A responsible opposition would be chastising the government for not taking on the gas companies, but the Coalition has too many mates in those businesses.


Public opinion – in favour of intervention, but partisan

This week’s Essential Report has two questions on energy prices.

The first is about what people believe to be the most important drivers of expected energy price increases over the next two years. The responses are:

Coalition voters strongly believe that climate change efforts are the problem, and they also tend to blame restrictions on oil and gas exploration. Older people are much more likely to blame energy companies than younger people.

The other question is “Can the government make a meaningful difference on energy prices?”. In response 67 percent of people surveyed believe they can, 20 percent believe they cannot. There is no significant partisan difference.

Resolve Strategic (reported in William Bowe’s entry on post-budget polls) asks people about possible measures to bring down the price of electricity. Price caps come out on top (79 percent), but there is also more than 50 percent support for subsidies (for people on low income and for investment in solar power) and reserving gas for the local market. The message from the public seems to be “just do something”.
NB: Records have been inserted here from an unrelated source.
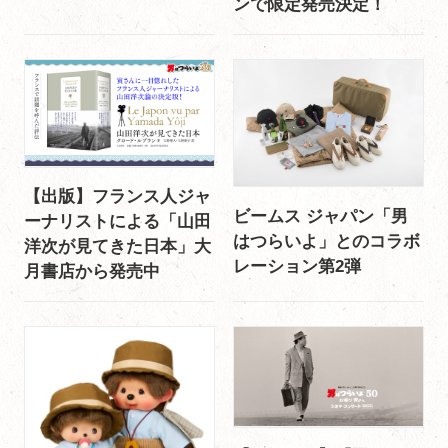
ンで限定発売決定！
【出版】フランス人ジャ
ビームス ジャパン「男
ーナリストによる「山田
はつらいよ」とのコラボ
洋次が見てきた日本」大
レーション第2弾
月書店から発売中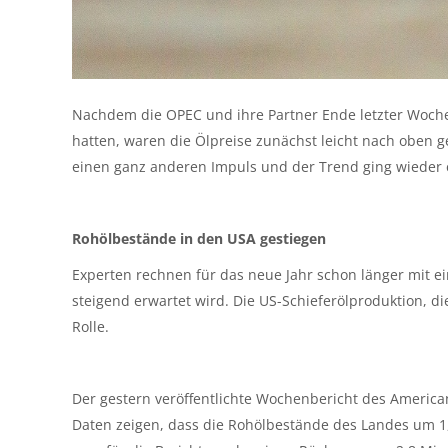
Nachdem die OPEC und ihre Partner Ende letzter Woch
hatten, waren die Ölpreise zunächst leicht nach oben
einen ganz anderen Impuls und der Trend ging wieder 
Rohölbestände in den USA gestiegen
Experten rechnen für das neue Jahr schon länger mit 
steigend erwartet wird. Die US-Schieferölproduktion, d
Rolle.
Der gestern veröffentlichte Wochenbericht des America
Daten zeigen, dass die Rohölbestände des Landes um 1,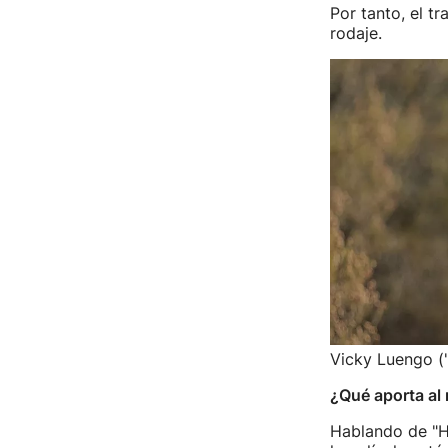
Por tanto, el t
rodaje.
Vicky Luengo ('
¿Qué aporta al 
Hablando de "He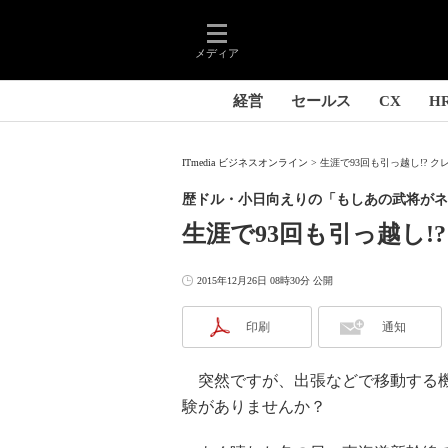
メディア
経営
セールス
CX
H
ITmedia ビジネスオンライン
生涯で93回も引っ越し!? 
歴ドル・小日向えりの「もしあの武将がネ
生涯で93回も引っ越し!
2015年12月26日 08時30分 公開
印刷
通知
突然ですが、出張などで移動する機
験がありませんか？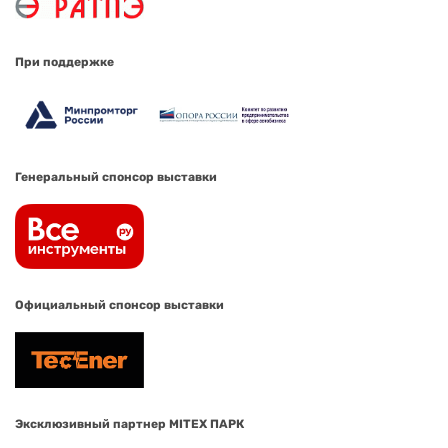
При поддержке
Генеральный спонсор выставки
Официальный спонсор выставки
Эксклюзивный партнер MITEX ПАРК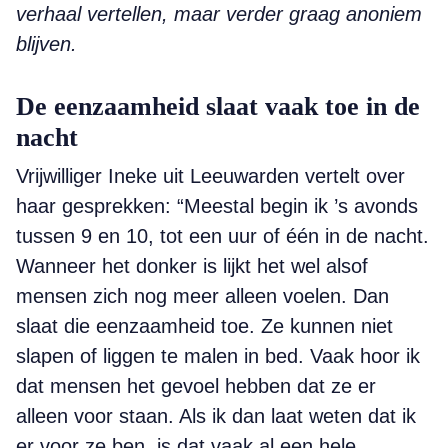
verhaal vertellen, maar verder graag anoniem
blijven.
De eenzaamheid slaat vaak toe in de
nacht
Vrijwilliger Ineke uit Leeuwarden vertelt over
haar gesprekken: “Meestal begin ik ’s avonds
tussen 9 en 10, tot een uur of één in de nacht.
Wanneer het donker is lijkt het wel alsof
mensen zich nog meer alleen voelen. Dan
slaat die eenzaamheid toe. Ze kunnen niet
slapen of liggen te malen in bed. Vaak hoor ik
dat mensen het gevoel hebben dat ze er
alleen voor staan. Als ik dan laat weten dat ik
er voor ze ben, is dat vaak al een hele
World energy outlook – peak fossil fuel is upon us

On the same day that Peter Dutton delivered his reply to the budget, rubbishing the government for its haste in its policies for a renewable energy transition, the International Energy Agency produced its World Energy Outlook 2022, demonstrating that the global energy crisis, precipitated by Russia’s invasion of Ukraine, has hastened the world’s transition to renewable energy.

The disruption to the world economy, manifest in outbreaks of inflation, is on the same scale as the oil crises of 1973 and 1979, but this time countries have the opportunity of accelerating their transition to clean energy sources, particularly for electricity and transport.

The world will reach peak fossil fuel within the next few years. Coal is already on the way down, and while LNG has enjoyed tremendous growth over the last ten years, demand is stabilizing.

This report is an outlook: it is not a policy prescription. If the developments modelled by the IEA are carried through, they will have capped global warming to 2.5 degrees rather than 3.5 degrees, but they fall well short of what is needed to achieve net zero by 2050. The clear implication is that if we are to meet that target LNG has to go.

From the link above you can read the summary, follow a link to the full report, or watch a YouTube presentation. The main figures, some of which are staggering in terms of the clean energy investments ($US trillions), are in the presentation from 20 to 44 minutes.

Peter Dutton is right: there will be investment in nuclear power, but at a tiny level compared with renewables. And when the Coalition harps on about energy reliability and security needing base-load fossil fuel-based supply, they are out of step with other “developed” countries that are investing in clean energy in order to improve their energy security. A diversified portfolio of wind, solar and storage, in different climate zones, is probably more secure than reliance on a handful of nuclear or gas power plants.

The main policy question for Australis is whether there is any point in going on with exploration for gas. As the IEA points out, gas is vulnerable to measures countries will probably take to meet tough emission targets, but even if they don’t take such measures, gas demand will at do more than level out.